I mean maybe this is true. But the affected individual will have a very bad year and spend a ton of money on lawyers.
Why do you interpret this to mean "absolutely can't do this"? "No precedent" seems to equally support both sides of the argument (that is, it provides no evidence; courts have not ruled). The other commenters arguments on the actual text of the statute seem more convincing to me than what you have so far provided.
> The other commenters arguments...seem more convincing
Because you (and I) want it to be fair use. But as I already said in my comment, it potentially fails one leg of fair use. Keeping your purchased physical copy of the book pristine and untouched while you read the photocopy allows you to later, after destroying the copies you made, resell the book as new or like-new. This directly affects the market for that book.
Do you want to spend time and money in court to find out if it's really fair use? That's what "no precedent" means.

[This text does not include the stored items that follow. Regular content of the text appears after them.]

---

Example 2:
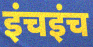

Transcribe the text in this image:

इंचइंच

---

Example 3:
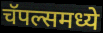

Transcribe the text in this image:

चॅपल्समध्ये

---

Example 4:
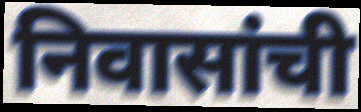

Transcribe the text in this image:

निवासांची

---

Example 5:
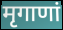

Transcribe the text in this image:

मृगाणां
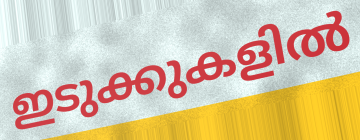
ഇടുക്കുകളിൽ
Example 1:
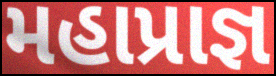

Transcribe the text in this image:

મહાપ્રાજ્ઞ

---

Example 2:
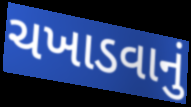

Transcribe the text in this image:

ચખાડવાનું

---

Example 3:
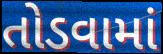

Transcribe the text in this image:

તોડવામાં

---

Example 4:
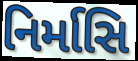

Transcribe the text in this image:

નિર્માસિ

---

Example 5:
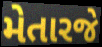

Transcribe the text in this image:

મેતારજે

Multiple times in this thread you make the very confident assertion that this is not allowed, and that it is only allowed for electronic media. That is your opinion, which is fine. The argument that it is fair use is also an opinion. Until it becomes settled law with precedent, every argument about it will just opinion on what the text of the law means. But you are denigrating the other opinions while upholding your own as truth.

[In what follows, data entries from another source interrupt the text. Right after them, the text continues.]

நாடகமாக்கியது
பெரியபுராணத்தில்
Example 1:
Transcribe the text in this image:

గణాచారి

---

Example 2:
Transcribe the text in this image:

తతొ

And whether or not I am personally interested in testing any of these opinions is completely beside the point.
Copyright is a restriction on making unauthorized, full copies under almost all circumstances. Default deny. There's only one documented exception on the books right now which is electronic media. None of these are opinions.
The idea that photocopying a book for archival purposes is potentially fair use is an untested opinion. I'm not denigrating that opinion. I just think it's likely to fail as an legal argument in the unlikely event that it comes up. I'm not a copyright apologist.
I myself believed the "fair use for archival"/"format shifting" thing applied to all works for most of my life. I only learned there was no law or precedent like 10 days ago.
> Do you want to spend time and money in court to find out if it's really fair use?
No. I'd much rather pirate the epub followed by lobbying for severe IP law reform. (Of course by "lobby" I actually mean complain about IP law online.)
You’re now arguing the assumption without a precedent you don’t have the right to do something. That’s not how the law works. If you believe that the courts would laugh at a publisher trying to bring suit against you for doing this, then you believe you have the right to do it.
Such a case would not require a year or a ton of money to defend. In fact, the potential damages would be so small that you could sensibly do it in small claims court.
> You’re now arguing the assumption without a precedent you don’t have the right to do something. That’s not how the law works.
I mean copyright law has always been "You can't make full copies for any reason (almost)". And you were the one saying "it absolutely is fair use [to make full personal copies]", which is quite a strong statement to make in the absence of a precedence.
An archive could argue fair use to make full copies of physical works, because that's their role, and by keeping the copies locked away they don't harm the market for the works. These fair use factors don't apply to individuals. But IANAL and maybe that's wrong, who knows? I do know if it comes up the copyright mafia will fight it tooth and nail, and I'd put my money on them winning.
> the potential damages would be so small that you could sensibly do it in small claims court
The publisher would sue the infringer in small claims court? This seems very unlikely since the publisher would prefer to scare or bankrupt you into submission.
Or would the defendant have the lawsuit moved to small claims court? Are defendants allowed to do this?